Will Palm Beach County become new epicenter of Republican politics?

Will Palm Beach County become new epicenter of Republican politics?

Palm Beach County has always been a hot bed for politics, as this is Florida after all, but now many people question what the area will look like with a past president residing here.

“The Republican Party of Palm Beach County is very, very hardcore,” WFLX political analyst Brian Crowley said.

With Trump set to make Palm Beach island home, the focus shifts to whether or not supporters in the area will hold strong to the immediate past president.

"A lot of folks are having second thoughts," Crowley said. "A lot of folks in the Republican Party are condemning what Trump did and what happened. It will be interesting to see whether that has an impact on his followers here."

Rick Asnani, a political strategist, said the next phase of politics will surely come through Palm Beach County.

"The reality of it is that, while election 2020 is over and we are about to install a new president, election 2022 has already started, and I think election 2024 for the presidency has already started," Asnani said.

He said expect to see a lot of action locally.

"I think controversy follows the president and so do his supporters," he said. "So you are going to see people wanting to advocate for his issues and people wanting to protest his opinions, and I think many of those will occur right here in Palm Beach County if he's operating from here under a full-time basis."

It's unclear as to how that information will be decimated.

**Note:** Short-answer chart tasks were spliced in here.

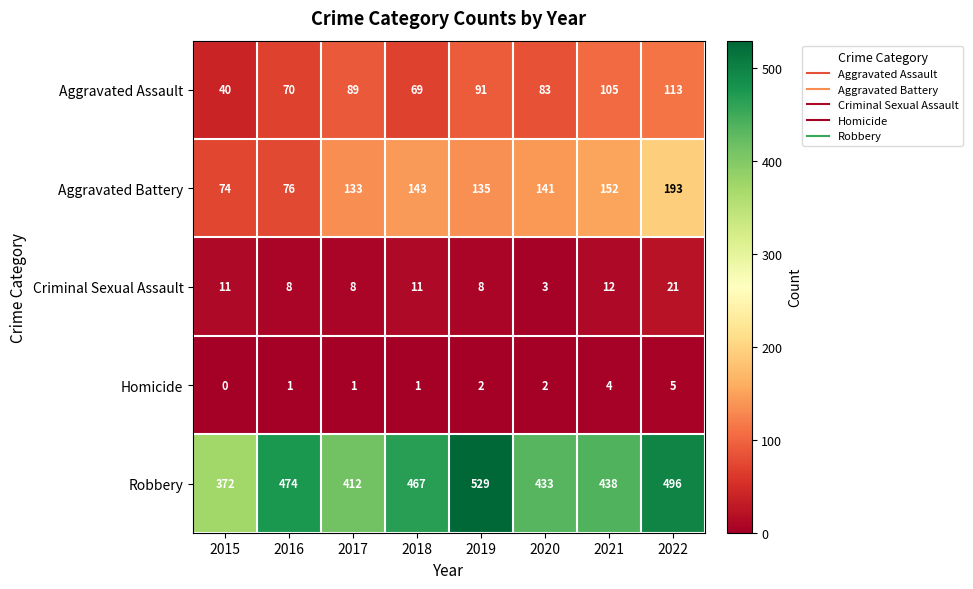

Is it true that Homicide equals 2 at 2019?

True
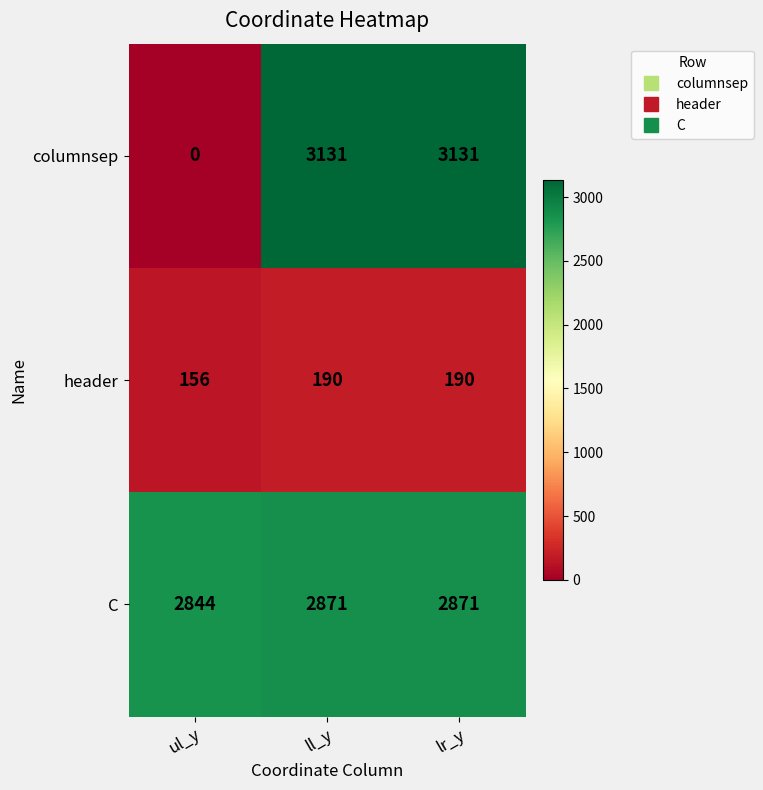

Count the number of categories in the chart.

3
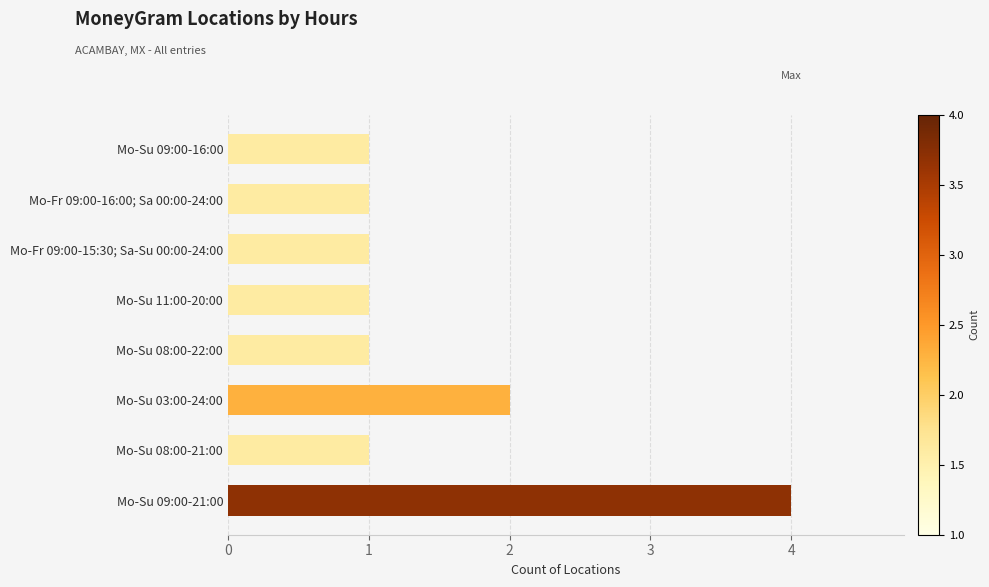

How many values are between 1 and 2?

7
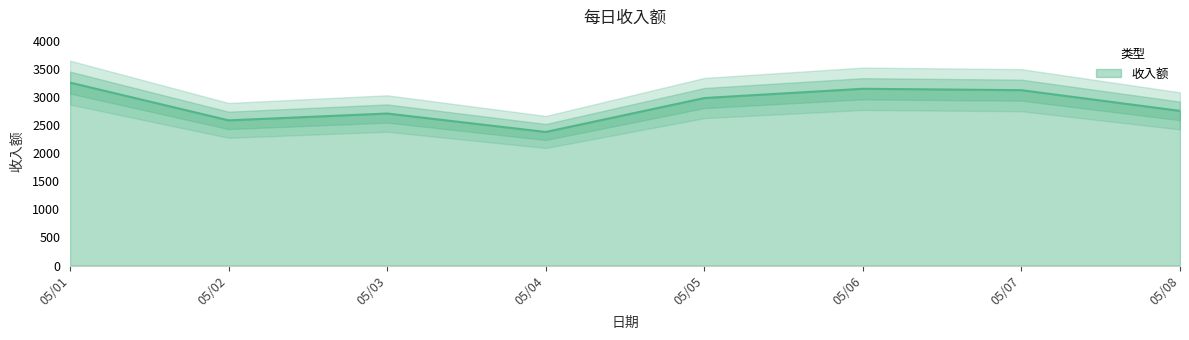

What is the smallest value displayed?

2380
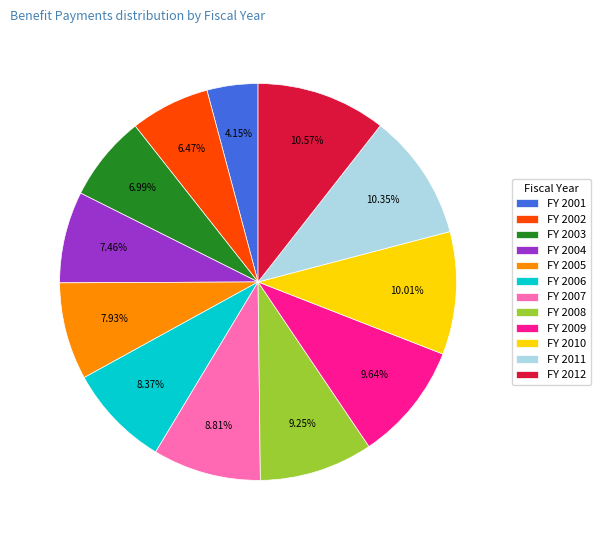

Do FY 2001 and FY 2005 together represent more than half of the pie?

No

"He’s going to need a source to get information out," Asnani said. "I think he will look for his own resources versus traditional television news stations or conservative stations. Even things like Facebook and Twitter, he is starting to realize, if they are going to censor him, he's going to find a different pathway to get there, and he has allies to do that."

Caroline Melear, the vice president of the Young Republicans of Palm Beach County, expects the next generation of Republicans to be very involved in the future of the party.

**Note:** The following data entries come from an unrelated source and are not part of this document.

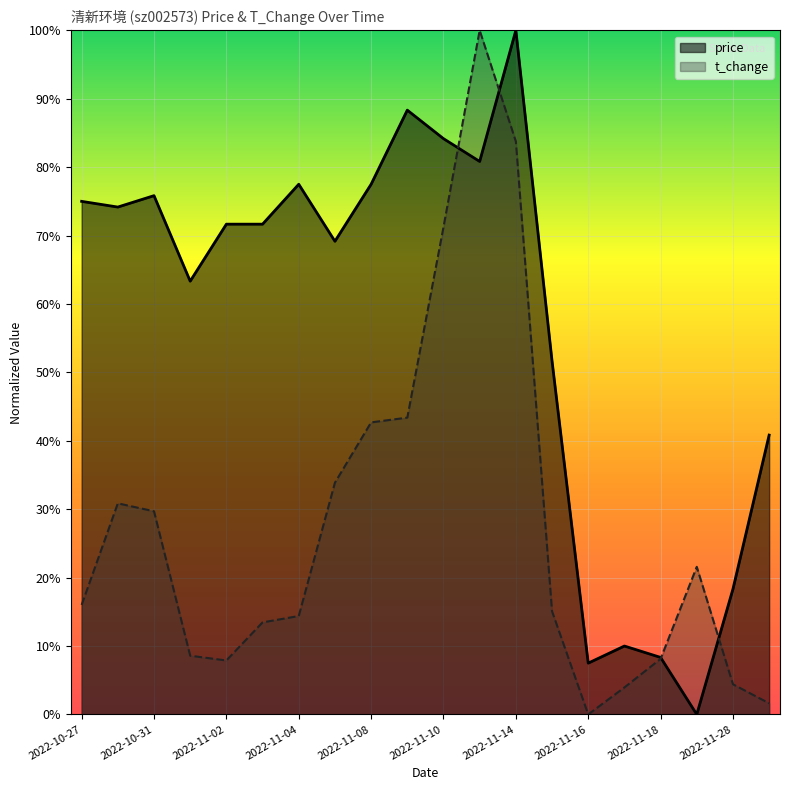

Reading left to right, what are all the values shown in this chart?

price: 0.8	0.7	0.8	0.6	0.7	0.7	0.8	0.7	0.8	0.9	0.8	0.8	1.0	0.5	0.1	0.1	0.1	0.0	0.2	0.4
t_change: 0.2	0.3	0.3	0.1	0.1	0.1	0.1	0.3	0.4	0.4	0.7	1.0	0.8	0.2	0.0	0.0	0.1	0.2	0.0	0.0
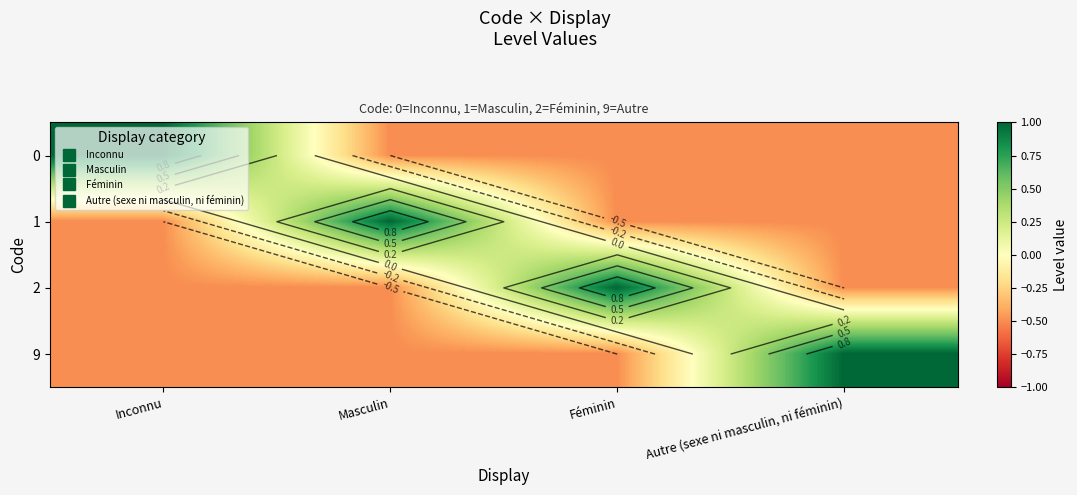

List the labels in order of 0 value, largest first.

Inconnu, Masculin, Féminin, Autre (sexe ni masculin, ni féminin)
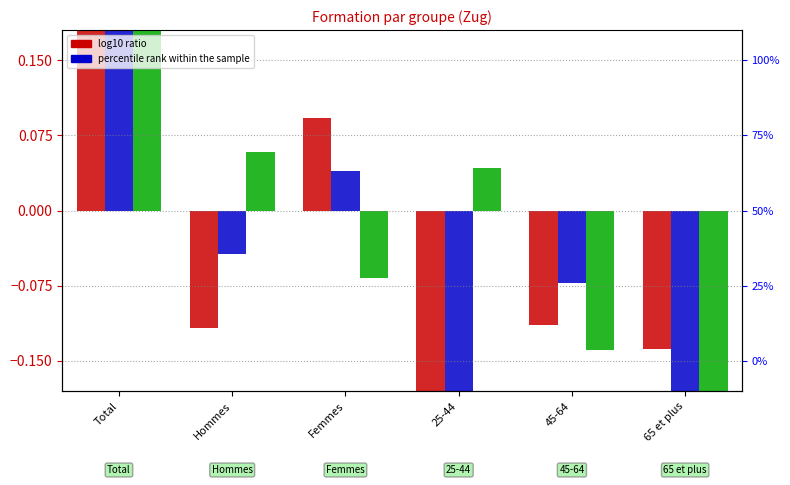

How many negative values does the Degré tertiaire: hautes écoles series have?

3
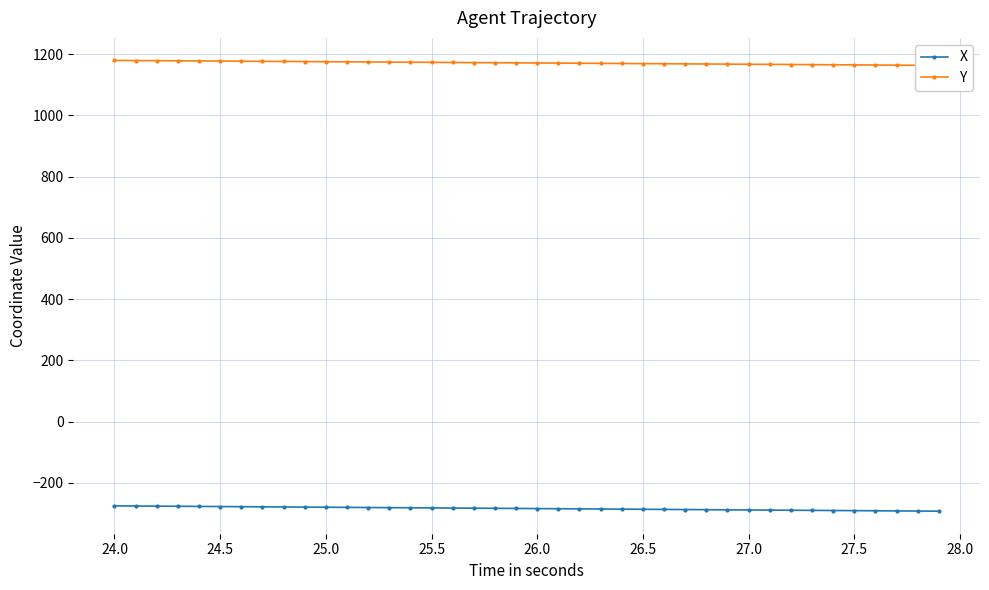

True or false: Y has more than 1 interior local peaks.

False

"There is a huge swath of young people that support the Republican Party and understand the principles," she said.

The fact that Florida is a so-called "purple" state, otherwise known as a swing state, makes it that much more interesting.

"Sometimes in efforts to stop what is currently there or go against something, you will see grassroots movements, opportunities for new leaders," Asnani said. "New ideas are going to come springing right out of Palm Beach County."